Athlete retirement has been associated with numerous psychological, social, physiological and emotional consequences. Recent research suggests that high performance athletes should proactively prepare for life after sport by engaging in sport-life balance. Athletes can work towards this by investing in areas of their life outside of sport such as education and family, as well as financial, social and professional development. Engaging in practices that promote sport-life balance does not imply an athlete should decrease their focus or commitment towards their pursuit of sport excellence. Rather, the concept of balance positions the athlete to have higher life satisfaction while perceiving positive sport experiences as they train for excellence (Alfermann et coll., 2004; Lavallee 2019).

For Canadian high performance athletes, Game Plan offers free support for carded athletes to foster an improved sport-life balance, optimize sport performance and plan for their post-sport career. Available to active and retired athletes, Game Plan’s resources include education, career, community, skill development and health support. Despite the curation of world-class retirement support, Game Plan’s resources are underutilized. The reason for this remains unclear.  

After over a decade of servicing Canadian athletes, researchers examined Game Plan’s usage data from 2019-2021 to garner an understanding of how active and retired athletes in national sport organizations (NSOs) use Game Plan’s resources. The data outlined Game Plan’s usage rate from the following services domains: career, education, health, education, networking, skill development and other.

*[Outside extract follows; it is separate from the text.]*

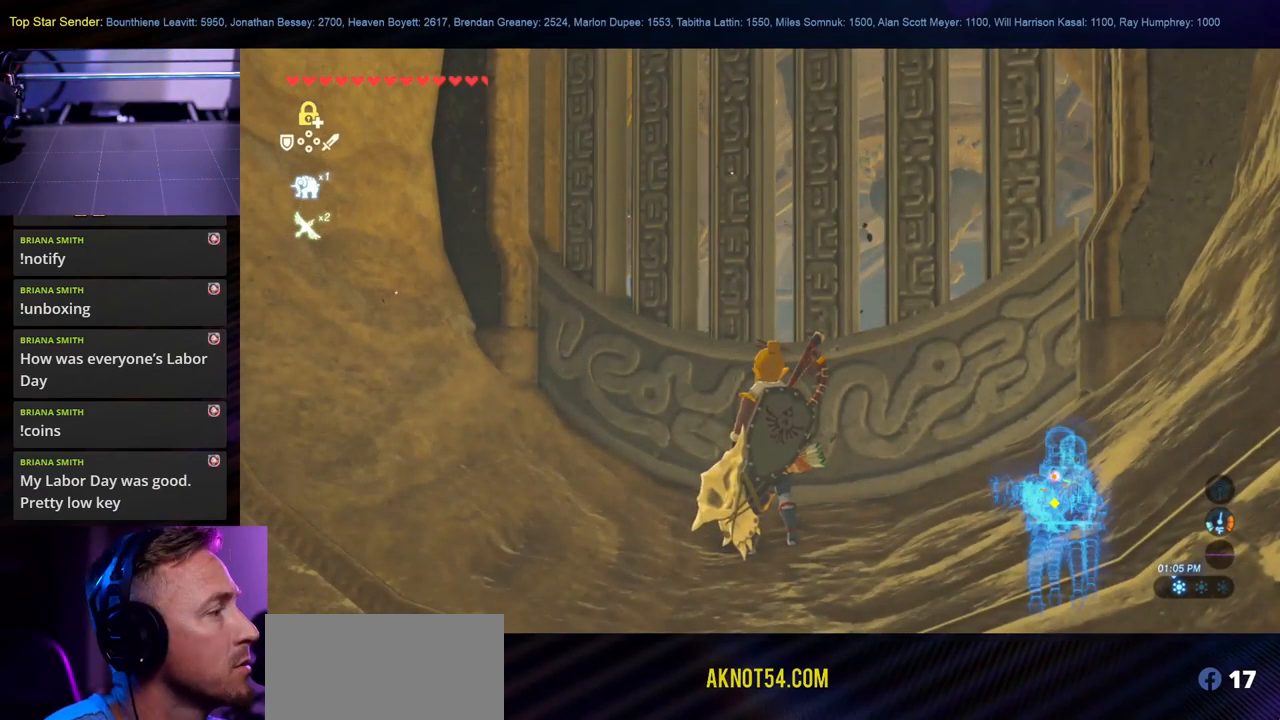
{"buttons": [], "left_stick": "center", "right_stick": "center", "events": []}
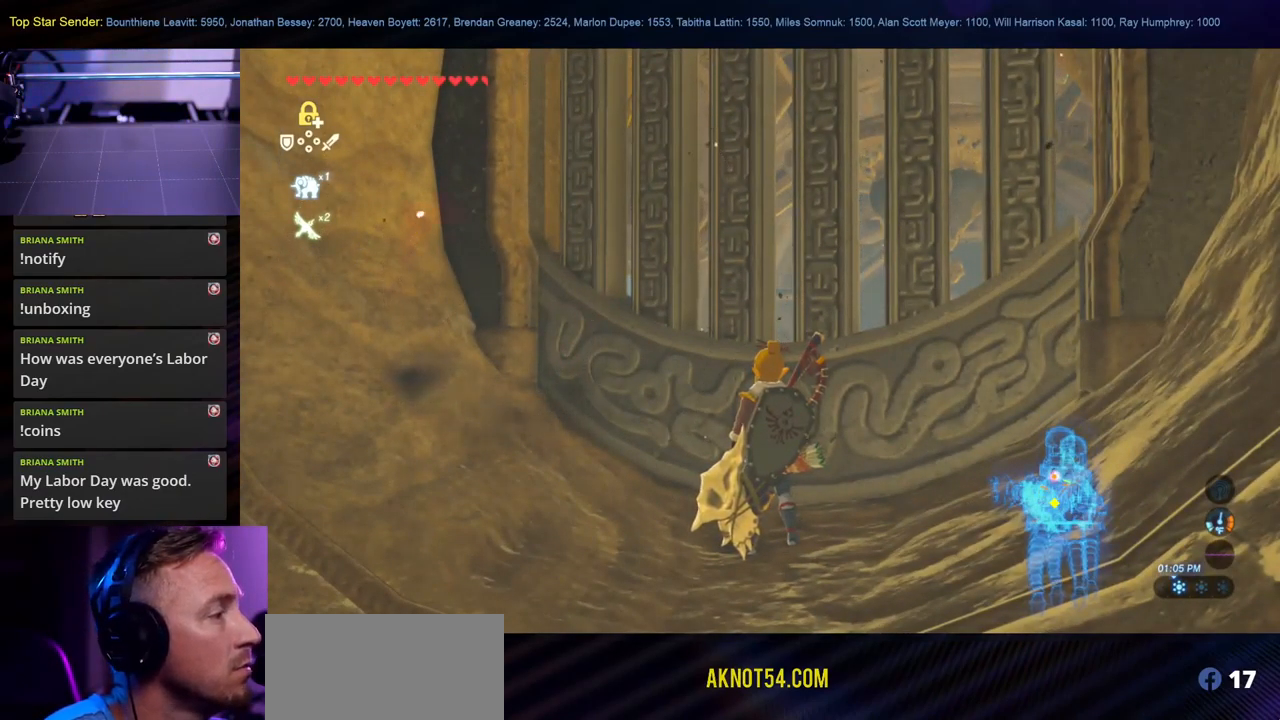
{"buttons": [], "left_stick": "center", "right_stick": "center", "events": []}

All users were listed as unidentifiable randomized codes that solely indicated their NSO affiliation, and the year and frequency in which specific resources were accessed.

This blog provides insight into how Game Plan’s resources are being utilized by athletes across the sport system and identify barriers athletes face in accessing Game Plan’s support for their proactive and reactive retirement needs.

Internal barriers and resource usage

A recent article examined Canadian athletes’ ability to plan and prepare for their retirement (Brassard et coll., 2022). The authors identified 3 environmental styles fostered by coaches, support staff, and high-performance directors that influence an athletes’ ability to plan and prepare for retirement:

  • An enabling environment empowers athletes to take action to plan and prepare for retirement
    • For example, athletes feel encouraged and supported to pursuit external interests such as school, work, or family advancements
  • A restricting environment has factors that may make it difficult to act
    • For example, athletes have limited autonomy in their preparation and feel discouraged from pursuing external interests due to fear of being viewed as “less committed”
  • A hindering environment may impede an athlete from acting
    • For example, athletes are actively discouraged to pursue external interests such as school, work, and or family advancement and are unable to plan or prepare without anticipated consequences

Within these styles, athletes experience internal barriers such as a lack of support for activities outside of sport (such as academics, work, family) from coaches, and too few opportunities provided by NSOs to prepare for career transitions.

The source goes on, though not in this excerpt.